The final straw for the deputy prime minister was a West Australian woman's 2011 sexual harassment allegation, which will be referred to police and is the subject of a Nationals investigation.
Mr Joyce, who has been on personal leave this week with his new partner and former staffer Vikki Campion, will officially quit as Nationals leader on Monday and go to the back bench.
"It's incredibly important that there be a circuit-breaker, not just for the parliament but more importantly a circuit-breaker for Vikki, for my unborn child, my daughters and for Nat (Mr Joyce's wife). This has got to stop," he told reporters in Armidale on Friday.
Mr Joyce's troubles have dominated headlines for more than two weeks, overshadowing Prime Minister Malcolm Turnbull's current trip to the United States.
Mr Turnbull says the Liberal-National coalition is "undiminished" despite Mr Joyce's resignation.
"I thank Barnaby for his service as deputy prime minister and in his various ministerial roles in which he has been a fierce advocate for rural and regional Australia," Mr Turnbull said in a statement from Washington.
Acting prime minister Mathias Cormann said the constant stories about Mr Joyce had been a "distraction" to the coalition, but the government now had a good message to sell.
The resignation comes a week after Mr Turnbull told his deputy to "consider his position" after his "shocking error of judgement" - comments the Nationals leader described as "inept".

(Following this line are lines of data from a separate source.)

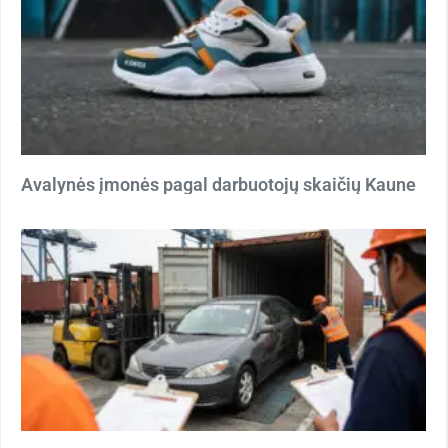
Avalynės įmonės pagal darbuotojų skaičių Kaune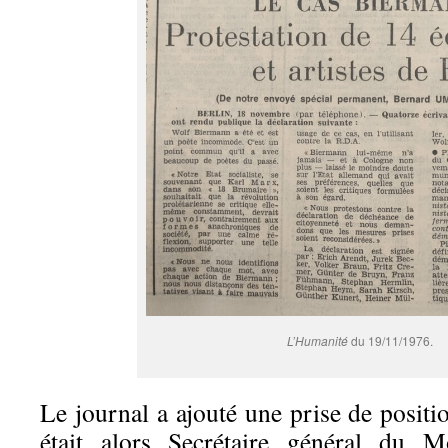
L’Humanité
du 19/11/1976.
Le journal a ajouté une prise de positi
était alors Secrétaire général du 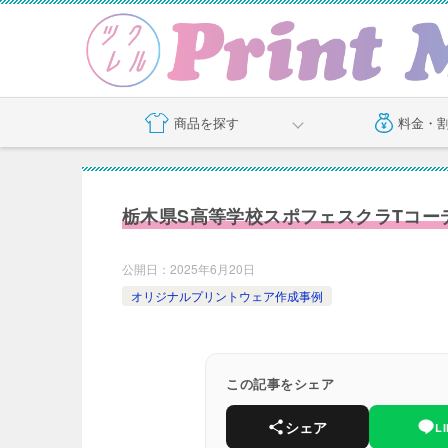
商品を探す
料金・
栃木県S高等学校スポフェスクラTコー
公開日：
2025年6月20日
オリジナルプリントウェア作成事例
この記事をシェア
シェア
L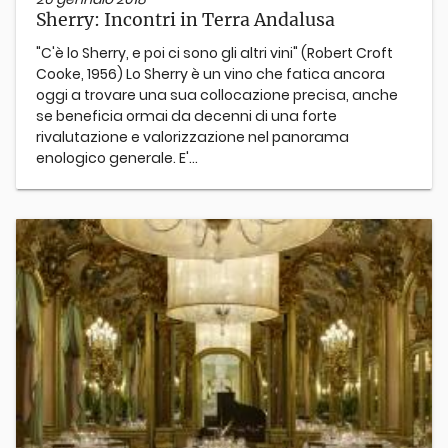
Sherry: Incontri in Terra Andalusa
"C'è lo Sherry, e poi ci sono gli altri vini" (Robert Croft
Cooke, 1956) Lo Sherry è un vino che fatica ancora
oggi a trovare una sua collocazione precisa, anche
se beneficia ormai da decenni di una forte
rivalutazione e valorizzazione nel panorama
enologico generale. E'...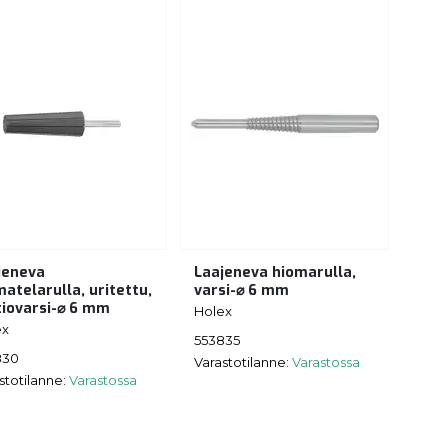
jeneva
Laajeneva hiomarulla,
atelarulla, uritettu,
varsi-⌀ 6 mm
tiovarsi-⌀ 6 mm
Holex
ex
553835
830
Varastotilanne:
Varastossa
stotilanne:
Varastossa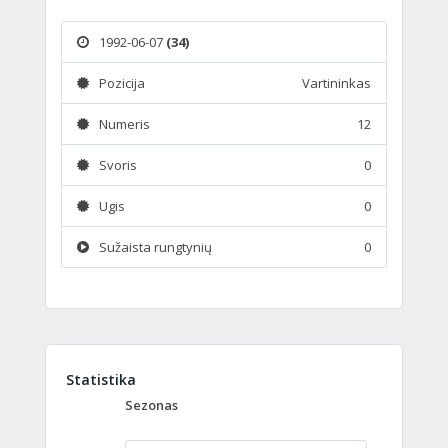
1992-06-07
(34)
Pozicija
Vartininkas
Numeris
12
Svoris
0
Ugis
0
Sužaista rungtynių
0
Statistika
Sezonas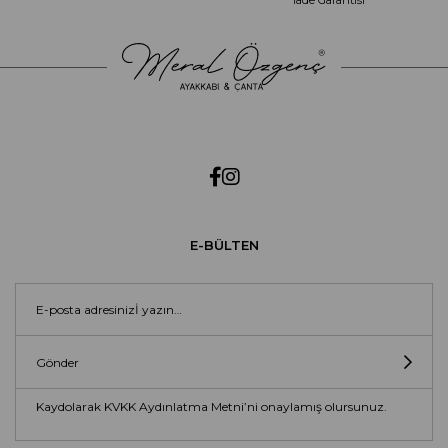
İade Garantisi
E-BÜLTEN
Gönder
Kaydolarak KVKK Aydınlatma Metni’ni onaylamış olursunuz.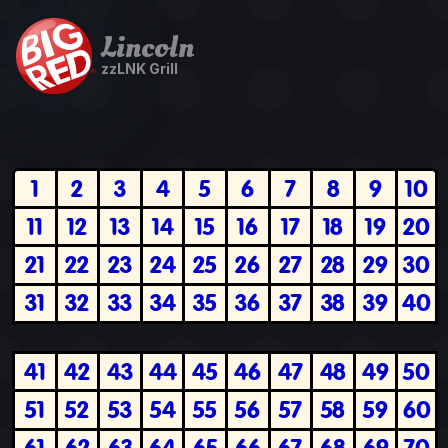
Lincoln
zzLNK Grill
1
2
3
4
5
6
7
8
9
10
11
12
13
14
15
16
17
18
19
20
21
22
23
24
25
26
27
28
29
30
31
32
33
34
35
36
37
38
39
40
41
42
43
44
45
46
47
48
49
50
51
52
53
54
55
56
57
58
59
60
61
62
63
64
65
66
67
68
69
70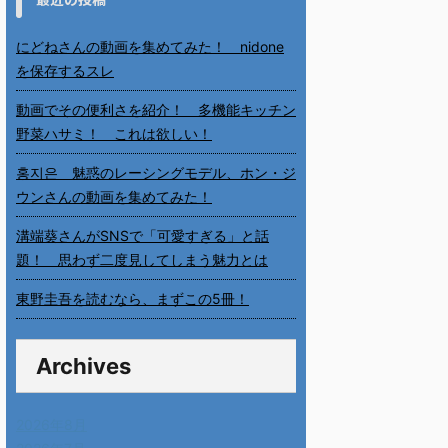
にどねさんの動画を集めてみた！ nidone
を保存するスレ
動画でその便利さを紹介！ 多機能キッチン
野菜ハサミ！ これは欲しい！
홍지은 魅惑のレーシングモデル、ホン・ジ
ウンさんの動画を集めてみた！
溝端葵さんがSNSで「可愛すぎる」と話
題！ 思わず二度見してしまう魅力とは
東野圭吾を読むなら、まずこの5冊！
Archives
2026年8月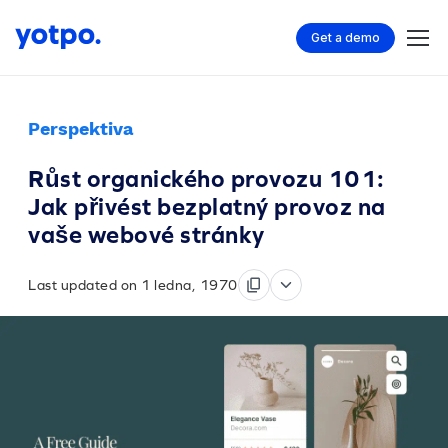
Get a demo
Perspektiva
Růst organického provozu 101:
Jak přivést bezplatný provoz na
vaše webové stránky
Last updated on 1 ledna, 1970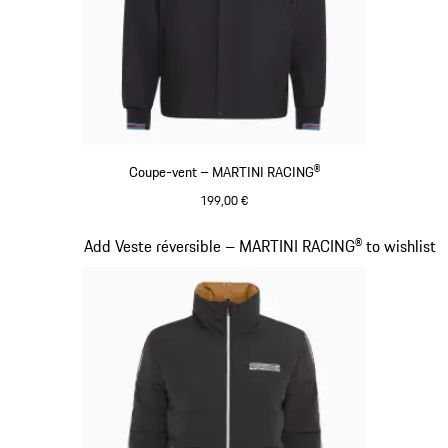
Coupe-vent – MARTINI RACING®
199,00 €
Noir
Diapositive 10 sur 20
Add Veste réversible – MARTINI RACING® to wishlist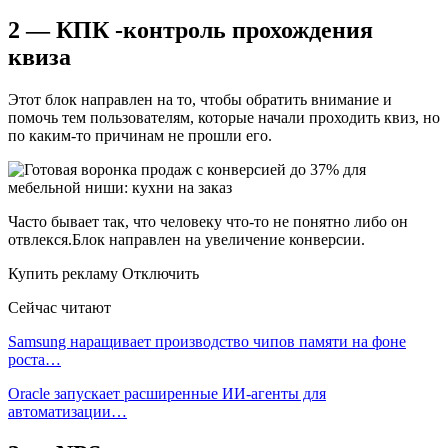
2 — КПК -контроль прохождения
квиза
Этот блок направлен на то, чтобы обратить внимание и
помочь тем пользователям, которые начали проходить квиз, но
по каким-то причинам не прошли его.
Часто бывает так, что человеку что-то не понятно либо он
отвлекся.Блок направлен на увеличение конверсии.
Купить рекламу Отключить
Сейчас читают
Samsung наращивает производство чипов памяти на фоне
роста…
Oracle запускает расширенные ИИ‑агенты для
автоматизации…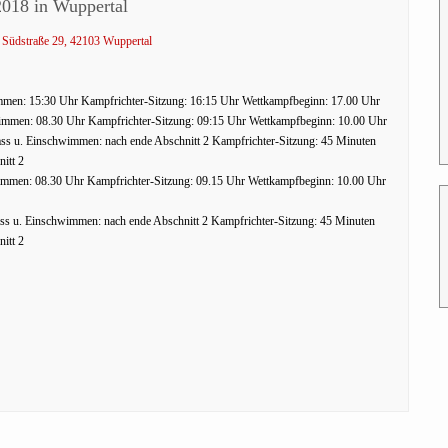
2018 in Wuppertal
 Südstraße 29, 42103 Wuppertal
immen: 15:30 Uhr Kampfrichter-Sitzung: 16:15 Uhr Wettkampfbeginn: 17.00 Uhr
immen: 08.30 Uhr Kampfrichter-Sitzung: 09:15 Uhr Wettkampfbeginn: 10.00 Uhr
lass u. Einschwimmen: nach ende Abschnitt 2 Kampfrichter-Sitzung: 45 Minuten
itt 2
immen: 08.30 Uhr Kampfrichter-Sitzung: 09.15 Uhr Wettkampfbeginn: 10.00 Uhr
ass u. Einschwimmen: nach ende Abschnitt 2 Kampfrichter-Sitzung: 45 Minuten
itt 2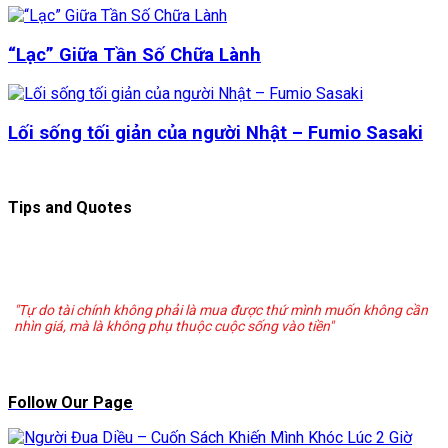
“Lạc” Giữa Tần Số Chữa Lành
Lối sống tối giản của người Nhật – Fumio Sasaki
Tips and Quotes
"Tự do tài chính không phải là mua được thứ mình muốn không cần
nhìn giá, mà là không phụ thuộc cuộc sống vào tiền"
Follow Our Page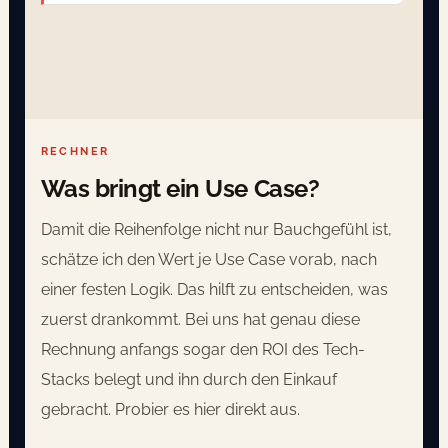
RECHNER
Was bringt ein Use Case?
Damit die Reihenfolge nicht nur Bauchgefühl ist,
schätze ich den Wert je Use Case vorab, nach
einer festen Logik. Das hilft zu entscheiden, was
zuerst drankommt. Bei uns hat genau diese
Rechnung anfangs sogar den ROI des Tech-
Stacks belegt und ihn durch den Einkauf
gebracht. Probier es hier direkt aus.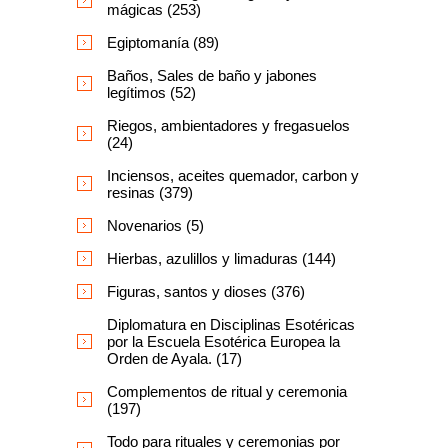
mágicas (253)
Egiptomanía (89)
Baños, Sales de baño y jabones
legítimos (52)
Riegos, ambientadores y fregasuelos
(24)
Inciensos, aceites quemador, carbon y
resinas (379)
Novenarios (5)
Hierbas, azulillos y limaduras (144)
Figuras, santos y dioses (376)
Diplomatura en Disciplinas Esotéricas
por la Escuela Esotérica Europea la
Orden de Ayala. (17)
Complementos de ritual y ceremonia
(197)
Todo para rituales y ceremonias por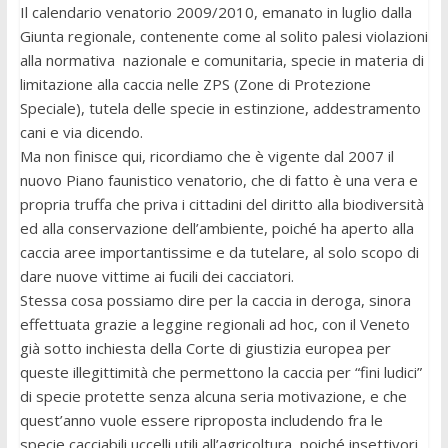
Il calendario venatorio 2009/2010, emanato in luglio dalla
Giunta regionale, contenente come al solito palesi violazioni
alla normativa nazionale e comunitaria, specie in materia di
limitazione alla caccia nelle ZPS (Zone di Protezione
Speciale), tutela delle specie in estinzione, addestramento
cani e via dicendo.
Ma non finisce qui, ricordiamo che è vigente dal 2007 il
nuovo Piano faunistico venatorio, che di fatto è una vera e
propria truffa che priva i cittadini del diritto alla biodiversità
ed alla conservazione dell’ambiente, poiché ha aperto alla
caccia aree importantissime e da tutelare, al solo scopo di
dare nuove vittime ai fucili dei cacciatori.
Stessa cosa possiamo dire per la caccia in deroga, sinora
effettuata grazie a leggine regionali ad hoc, con il Veneto
già sotto inchiesta della Corte di giustizia europea per
queste illegittimità che permettono la caccia per “fini ludici”
di specie protette senza alcuna seria motivazione, e che
quest’anno vuole essere riproposta includendo fra le
specie cacciabili uccelli utili all’agricoltura, poiché insettivori,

Mr Joyce has faced repeated questions about jobs given to Ms Campion and his parliamentary expenses.
"Over the last half a month, there has been a litany of allegations. I don't believe any of them have been sustained," Mr Joyce said.
"(But) to give these people in the weatherboard and iron, in those regional and small towns the best opportunity, this current cacophony of issues has to be put aside."
Mr Joyce denies the sexual harassment allegation but told reporters it was the "straw that broke the camel's back".
He told Fairfax Media just two days earlier he planned to ride out the storm but on Friday said it was "not hard at all" to decide to step down.
Mr Joyce did not directly tell Mr Turnbull he was resigning but spoke to Mr Cormann, who said Mr Joyce told him on Friday morning he would step down.
"Barnaby would be the first to recognise that what started as a deeply personal matter spilled over into his professional life and became a distraction for the government," Senator Cormann told reporters.
Veterans Affairs Minister Michael McCormack will take on assistant families minister David Gillespie for the leadership in a party room vote on Monday.
Cabinet minister Matt Canavan described Mr Joyce as a mate who will recover and learn from his mistakes.
"He now has a new partner and a new child to care for and that is much more important than any of his achievements in public life," Senator Canavan said.